--- START ---

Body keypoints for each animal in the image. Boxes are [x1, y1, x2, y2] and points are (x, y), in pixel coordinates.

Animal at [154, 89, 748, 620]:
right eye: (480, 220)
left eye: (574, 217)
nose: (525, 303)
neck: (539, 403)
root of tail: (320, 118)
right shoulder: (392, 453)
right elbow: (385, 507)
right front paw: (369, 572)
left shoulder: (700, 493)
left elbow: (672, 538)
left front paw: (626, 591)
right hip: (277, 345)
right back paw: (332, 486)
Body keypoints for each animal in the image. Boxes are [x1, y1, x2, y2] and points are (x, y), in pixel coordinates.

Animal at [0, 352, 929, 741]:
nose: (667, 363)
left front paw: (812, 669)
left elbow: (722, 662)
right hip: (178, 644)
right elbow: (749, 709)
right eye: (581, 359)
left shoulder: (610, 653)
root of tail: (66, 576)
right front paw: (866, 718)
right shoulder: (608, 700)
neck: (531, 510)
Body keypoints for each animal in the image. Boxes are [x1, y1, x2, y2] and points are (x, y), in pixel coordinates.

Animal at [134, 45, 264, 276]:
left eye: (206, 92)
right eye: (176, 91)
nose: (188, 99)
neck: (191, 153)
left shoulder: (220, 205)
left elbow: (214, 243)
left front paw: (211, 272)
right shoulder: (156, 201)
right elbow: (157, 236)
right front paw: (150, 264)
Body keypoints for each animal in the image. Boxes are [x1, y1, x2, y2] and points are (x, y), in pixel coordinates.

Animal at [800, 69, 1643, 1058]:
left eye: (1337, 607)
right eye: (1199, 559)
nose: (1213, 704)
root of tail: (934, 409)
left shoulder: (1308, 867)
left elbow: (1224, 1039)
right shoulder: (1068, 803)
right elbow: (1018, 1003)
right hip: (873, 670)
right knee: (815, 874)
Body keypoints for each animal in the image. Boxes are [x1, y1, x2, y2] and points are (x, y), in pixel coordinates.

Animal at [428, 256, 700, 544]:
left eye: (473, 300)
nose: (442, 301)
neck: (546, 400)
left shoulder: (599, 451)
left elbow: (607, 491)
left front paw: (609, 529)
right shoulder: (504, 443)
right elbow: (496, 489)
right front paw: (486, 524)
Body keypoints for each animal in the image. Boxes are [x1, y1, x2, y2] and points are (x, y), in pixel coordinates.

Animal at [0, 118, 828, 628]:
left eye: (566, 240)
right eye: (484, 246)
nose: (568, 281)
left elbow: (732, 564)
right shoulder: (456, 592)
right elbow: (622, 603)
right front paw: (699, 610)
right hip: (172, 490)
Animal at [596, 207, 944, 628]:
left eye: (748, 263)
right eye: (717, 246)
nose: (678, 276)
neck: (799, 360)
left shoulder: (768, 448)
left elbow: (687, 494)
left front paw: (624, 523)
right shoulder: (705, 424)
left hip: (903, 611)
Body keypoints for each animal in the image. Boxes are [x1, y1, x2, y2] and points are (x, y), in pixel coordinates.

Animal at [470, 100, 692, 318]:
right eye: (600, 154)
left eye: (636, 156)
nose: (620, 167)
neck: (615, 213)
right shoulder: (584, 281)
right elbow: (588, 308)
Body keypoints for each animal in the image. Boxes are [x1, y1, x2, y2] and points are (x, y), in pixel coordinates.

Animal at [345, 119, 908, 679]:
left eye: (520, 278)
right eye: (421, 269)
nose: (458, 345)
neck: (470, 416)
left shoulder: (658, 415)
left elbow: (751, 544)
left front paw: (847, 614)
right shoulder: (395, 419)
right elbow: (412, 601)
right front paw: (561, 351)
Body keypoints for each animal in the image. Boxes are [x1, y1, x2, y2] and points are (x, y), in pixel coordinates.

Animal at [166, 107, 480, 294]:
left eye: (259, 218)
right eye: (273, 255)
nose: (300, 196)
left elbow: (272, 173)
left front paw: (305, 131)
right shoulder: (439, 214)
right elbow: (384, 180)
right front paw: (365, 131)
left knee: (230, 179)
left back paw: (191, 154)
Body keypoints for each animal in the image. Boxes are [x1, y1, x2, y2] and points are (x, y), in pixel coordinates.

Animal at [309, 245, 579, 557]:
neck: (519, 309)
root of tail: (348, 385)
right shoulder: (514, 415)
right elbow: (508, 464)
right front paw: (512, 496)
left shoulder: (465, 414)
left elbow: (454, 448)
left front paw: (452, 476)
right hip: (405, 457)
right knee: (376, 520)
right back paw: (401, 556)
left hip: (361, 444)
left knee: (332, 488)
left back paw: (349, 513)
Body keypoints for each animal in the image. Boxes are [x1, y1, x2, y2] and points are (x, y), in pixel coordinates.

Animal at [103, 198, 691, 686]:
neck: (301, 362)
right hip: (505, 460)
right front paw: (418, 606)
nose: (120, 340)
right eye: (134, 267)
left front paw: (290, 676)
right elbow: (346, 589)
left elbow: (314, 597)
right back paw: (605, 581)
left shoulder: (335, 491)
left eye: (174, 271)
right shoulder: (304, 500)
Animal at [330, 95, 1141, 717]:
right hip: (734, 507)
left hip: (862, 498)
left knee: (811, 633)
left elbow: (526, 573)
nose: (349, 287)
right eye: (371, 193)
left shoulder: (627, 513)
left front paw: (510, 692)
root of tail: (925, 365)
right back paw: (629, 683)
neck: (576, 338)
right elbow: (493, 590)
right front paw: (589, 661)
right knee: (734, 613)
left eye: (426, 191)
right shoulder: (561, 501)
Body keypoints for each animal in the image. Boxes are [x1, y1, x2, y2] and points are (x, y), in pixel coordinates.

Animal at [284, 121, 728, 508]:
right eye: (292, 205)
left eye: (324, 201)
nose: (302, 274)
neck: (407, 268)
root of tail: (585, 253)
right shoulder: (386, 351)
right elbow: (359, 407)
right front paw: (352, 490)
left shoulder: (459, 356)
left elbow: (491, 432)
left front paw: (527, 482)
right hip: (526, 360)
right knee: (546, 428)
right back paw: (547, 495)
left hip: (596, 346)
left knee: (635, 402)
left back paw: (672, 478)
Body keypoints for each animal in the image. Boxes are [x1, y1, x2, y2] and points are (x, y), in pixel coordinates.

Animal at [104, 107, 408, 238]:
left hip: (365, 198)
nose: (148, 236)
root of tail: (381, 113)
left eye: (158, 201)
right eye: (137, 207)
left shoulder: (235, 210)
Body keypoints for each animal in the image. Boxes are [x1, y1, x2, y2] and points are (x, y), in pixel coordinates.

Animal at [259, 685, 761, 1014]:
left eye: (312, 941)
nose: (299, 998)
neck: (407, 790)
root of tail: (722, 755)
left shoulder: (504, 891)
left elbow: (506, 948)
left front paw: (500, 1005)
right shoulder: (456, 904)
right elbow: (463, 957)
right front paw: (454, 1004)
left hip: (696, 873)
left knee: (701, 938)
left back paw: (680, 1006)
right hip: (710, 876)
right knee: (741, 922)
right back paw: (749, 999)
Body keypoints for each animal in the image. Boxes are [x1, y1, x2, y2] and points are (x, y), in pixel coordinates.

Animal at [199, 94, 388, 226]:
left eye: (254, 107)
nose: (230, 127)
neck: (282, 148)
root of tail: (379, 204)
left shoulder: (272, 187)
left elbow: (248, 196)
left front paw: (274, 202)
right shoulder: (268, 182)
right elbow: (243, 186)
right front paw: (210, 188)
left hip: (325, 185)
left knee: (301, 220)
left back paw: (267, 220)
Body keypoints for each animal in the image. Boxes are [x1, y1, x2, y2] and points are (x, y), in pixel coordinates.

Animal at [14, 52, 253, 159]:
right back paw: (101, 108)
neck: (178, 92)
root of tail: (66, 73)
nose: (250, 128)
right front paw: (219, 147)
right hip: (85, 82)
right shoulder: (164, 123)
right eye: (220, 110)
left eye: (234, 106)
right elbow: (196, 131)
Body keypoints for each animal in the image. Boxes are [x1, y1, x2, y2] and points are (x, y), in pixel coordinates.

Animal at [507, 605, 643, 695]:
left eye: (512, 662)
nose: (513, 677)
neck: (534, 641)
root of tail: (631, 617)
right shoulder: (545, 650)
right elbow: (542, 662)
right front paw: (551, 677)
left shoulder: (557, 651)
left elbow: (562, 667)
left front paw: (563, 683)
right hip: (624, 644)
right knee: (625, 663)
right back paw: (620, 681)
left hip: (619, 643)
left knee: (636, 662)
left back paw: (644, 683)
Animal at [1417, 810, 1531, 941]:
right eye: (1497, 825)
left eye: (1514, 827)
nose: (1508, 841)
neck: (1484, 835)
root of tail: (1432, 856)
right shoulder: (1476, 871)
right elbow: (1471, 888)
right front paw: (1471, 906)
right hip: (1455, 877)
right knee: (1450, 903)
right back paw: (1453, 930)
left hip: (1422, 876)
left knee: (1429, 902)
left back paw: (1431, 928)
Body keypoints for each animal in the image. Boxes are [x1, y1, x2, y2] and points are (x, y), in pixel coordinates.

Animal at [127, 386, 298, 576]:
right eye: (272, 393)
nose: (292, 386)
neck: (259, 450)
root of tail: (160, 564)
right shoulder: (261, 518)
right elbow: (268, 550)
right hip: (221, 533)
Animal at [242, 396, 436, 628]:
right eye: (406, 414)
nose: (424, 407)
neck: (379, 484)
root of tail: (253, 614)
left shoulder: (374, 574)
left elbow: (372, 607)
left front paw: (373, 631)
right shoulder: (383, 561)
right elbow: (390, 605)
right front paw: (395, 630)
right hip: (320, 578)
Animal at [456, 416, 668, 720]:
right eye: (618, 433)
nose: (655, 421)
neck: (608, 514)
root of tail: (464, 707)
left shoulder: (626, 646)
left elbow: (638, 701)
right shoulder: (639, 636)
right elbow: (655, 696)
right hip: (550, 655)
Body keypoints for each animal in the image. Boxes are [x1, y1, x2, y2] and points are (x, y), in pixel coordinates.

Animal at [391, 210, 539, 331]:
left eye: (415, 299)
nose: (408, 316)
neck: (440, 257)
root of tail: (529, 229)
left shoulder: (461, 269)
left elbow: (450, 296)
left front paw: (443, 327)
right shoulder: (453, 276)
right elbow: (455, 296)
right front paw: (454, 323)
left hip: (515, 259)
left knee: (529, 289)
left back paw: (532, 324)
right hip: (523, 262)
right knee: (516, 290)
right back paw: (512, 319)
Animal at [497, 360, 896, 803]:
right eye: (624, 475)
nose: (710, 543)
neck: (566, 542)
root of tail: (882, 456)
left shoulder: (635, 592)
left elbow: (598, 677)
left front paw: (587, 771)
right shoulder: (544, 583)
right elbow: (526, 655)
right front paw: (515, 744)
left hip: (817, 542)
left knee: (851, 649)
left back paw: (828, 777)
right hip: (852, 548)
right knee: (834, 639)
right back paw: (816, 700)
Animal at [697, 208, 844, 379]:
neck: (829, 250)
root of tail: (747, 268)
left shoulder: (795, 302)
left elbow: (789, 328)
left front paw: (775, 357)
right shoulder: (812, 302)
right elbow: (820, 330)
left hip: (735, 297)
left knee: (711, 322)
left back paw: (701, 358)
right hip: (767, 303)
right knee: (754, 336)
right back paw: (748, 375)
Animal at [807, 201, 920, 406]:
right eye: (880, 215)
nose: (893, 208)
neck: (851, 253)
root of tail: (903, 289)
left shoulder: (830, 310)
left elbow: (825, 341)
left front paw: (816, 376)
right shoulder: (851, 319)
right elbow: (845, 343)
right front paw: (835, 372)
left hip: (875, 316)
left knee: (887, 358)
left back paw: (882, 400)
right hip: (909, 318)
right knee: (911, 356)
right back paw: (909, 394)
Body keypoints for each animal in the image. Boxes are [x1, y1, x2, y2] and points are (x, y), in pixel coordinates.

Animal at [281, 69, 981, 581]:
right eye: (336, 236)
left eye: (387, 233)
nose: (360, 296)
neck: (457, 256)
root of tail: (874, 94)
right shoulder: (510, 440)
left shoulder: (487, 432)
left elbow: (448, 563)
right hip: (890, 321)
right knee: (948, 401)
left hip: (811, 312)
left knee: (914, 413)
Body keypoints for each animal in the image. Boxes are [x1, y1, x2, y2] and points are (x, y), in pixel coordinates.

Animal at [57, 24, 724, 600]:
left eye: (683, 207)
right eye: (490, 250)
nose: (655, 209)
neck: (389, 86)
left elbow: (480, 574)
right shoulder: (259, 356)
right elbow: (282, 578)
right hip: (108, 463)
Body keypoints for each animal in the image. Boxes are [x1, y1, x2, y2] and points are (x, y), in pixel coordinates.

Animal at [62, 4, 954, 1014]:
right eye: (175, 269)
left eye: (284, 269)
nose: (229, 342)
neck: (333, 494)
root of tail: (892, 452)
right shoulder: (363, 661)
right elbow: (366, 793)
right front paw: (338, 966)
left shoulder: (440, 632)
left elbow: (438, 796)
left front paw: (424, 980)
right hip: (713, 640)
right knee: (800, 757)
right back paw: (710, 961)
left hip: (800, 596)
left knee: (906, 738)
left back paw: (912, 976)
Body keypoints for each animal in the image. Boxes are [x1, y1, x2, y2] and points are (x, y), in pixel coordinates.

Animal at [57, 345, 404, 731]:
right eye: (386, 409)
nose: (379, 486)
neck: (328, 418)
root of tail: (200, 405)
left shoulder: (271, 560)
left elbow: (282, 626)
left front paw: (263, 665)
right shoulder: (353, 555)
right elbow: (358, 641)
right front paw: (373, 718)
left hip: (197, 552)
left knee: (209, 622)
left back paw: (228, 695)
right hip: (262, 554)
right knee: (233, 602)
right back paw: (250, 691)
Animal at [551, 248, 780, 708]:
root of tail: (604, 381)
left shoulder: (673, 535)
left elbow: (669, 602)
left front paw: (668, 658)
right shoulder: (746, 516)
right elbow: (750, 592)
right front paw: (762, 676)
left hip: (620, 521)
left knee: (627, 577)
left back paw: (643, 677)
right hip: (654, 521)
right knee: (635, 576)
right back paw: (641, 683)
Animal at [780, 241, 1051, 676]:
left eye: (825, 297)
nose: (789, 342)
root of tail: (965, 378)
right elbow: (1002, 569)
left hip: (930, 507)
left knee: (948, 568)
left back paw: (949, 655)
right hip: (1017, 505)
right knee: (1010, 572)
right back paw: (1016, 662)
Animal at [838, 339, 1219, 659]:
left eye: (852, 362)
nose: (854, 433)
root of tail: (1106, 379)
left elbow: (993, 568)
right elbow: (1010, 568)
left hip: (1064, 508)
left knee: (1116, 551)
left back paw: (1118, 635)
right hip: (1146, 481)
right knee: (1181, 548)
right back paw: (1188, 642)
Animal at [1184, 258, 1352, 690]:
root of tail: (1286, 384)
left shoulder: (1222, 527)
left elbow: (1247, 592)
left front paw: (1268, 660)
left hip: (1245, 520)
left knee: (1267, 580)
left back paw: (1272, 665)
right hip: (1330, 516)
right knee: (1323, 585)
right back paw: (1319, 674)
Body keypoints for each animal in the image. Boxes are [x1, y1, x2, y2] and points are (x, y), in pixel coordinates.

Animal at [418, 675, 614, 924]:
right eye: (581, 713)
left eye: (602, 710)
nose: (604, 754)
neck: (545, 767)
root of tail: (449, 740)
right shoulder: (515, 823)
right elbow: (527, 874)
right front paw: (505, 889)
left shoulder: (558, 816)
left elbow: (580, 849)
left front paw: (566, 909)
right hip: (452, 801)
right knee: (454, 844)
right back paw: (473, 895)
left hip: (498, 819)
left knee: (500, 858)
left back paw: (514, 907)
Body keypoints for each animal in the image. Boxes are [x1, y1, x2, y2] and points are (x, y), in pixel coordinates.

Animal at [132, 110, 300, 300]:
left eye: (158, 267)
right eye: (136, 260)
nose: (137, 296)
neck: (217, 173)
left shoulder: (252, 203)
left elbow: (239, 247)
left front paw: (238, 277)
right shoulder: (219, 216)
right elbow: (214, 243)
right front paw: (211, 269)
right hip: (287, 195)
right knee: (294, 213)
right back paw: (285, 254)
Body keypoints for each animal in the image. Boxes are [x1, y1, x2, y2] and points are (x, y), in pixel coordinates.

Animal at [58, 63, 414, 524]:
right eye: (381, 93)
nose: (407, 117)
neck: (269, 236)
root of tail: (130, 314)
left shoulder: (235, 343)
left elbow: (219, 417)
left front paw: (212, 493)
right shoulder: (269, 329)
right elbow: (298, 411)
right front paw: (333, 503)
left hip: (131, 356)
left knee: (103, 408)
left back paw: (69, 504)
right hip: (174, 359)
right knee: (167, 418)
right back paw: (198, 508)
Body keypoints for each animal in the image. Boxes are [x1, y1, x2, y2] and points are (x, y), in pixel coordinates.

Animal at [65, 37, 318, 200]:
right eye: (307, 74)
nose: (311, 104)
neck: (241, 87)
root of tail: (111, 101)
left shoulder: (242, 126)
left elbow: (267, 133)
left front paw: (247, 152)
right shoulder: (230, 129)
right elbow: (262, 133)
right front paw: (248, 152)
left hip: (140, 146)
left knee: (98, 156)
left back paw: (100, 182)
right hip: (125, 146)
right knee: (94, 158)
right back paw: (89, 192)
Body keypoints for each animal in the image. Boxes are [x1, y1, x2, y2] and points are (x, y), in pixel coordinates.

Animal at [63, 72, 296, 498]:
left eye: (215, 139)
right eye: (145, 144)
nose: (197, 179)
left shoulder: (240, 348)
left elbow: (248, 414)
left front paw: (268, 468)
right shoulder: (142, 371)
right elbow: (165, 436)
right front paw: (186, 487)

--- END ---

§ **TASK DETAILS**: Find the line with "right hip: (1455, 877)" in the entries above. Retype it and each line after it, exactly, through the line with "left back paw: (1431, 928)", and stop there.

§ **SOLUTION FOR THIS PROBLEM**:
right hip: (1455, 877)
right knee: (1450, 903)
right back paw: (1453, 930)
left hip: (1422, 876)
left knee: (1429, 902)
left back paw: (1431, 928)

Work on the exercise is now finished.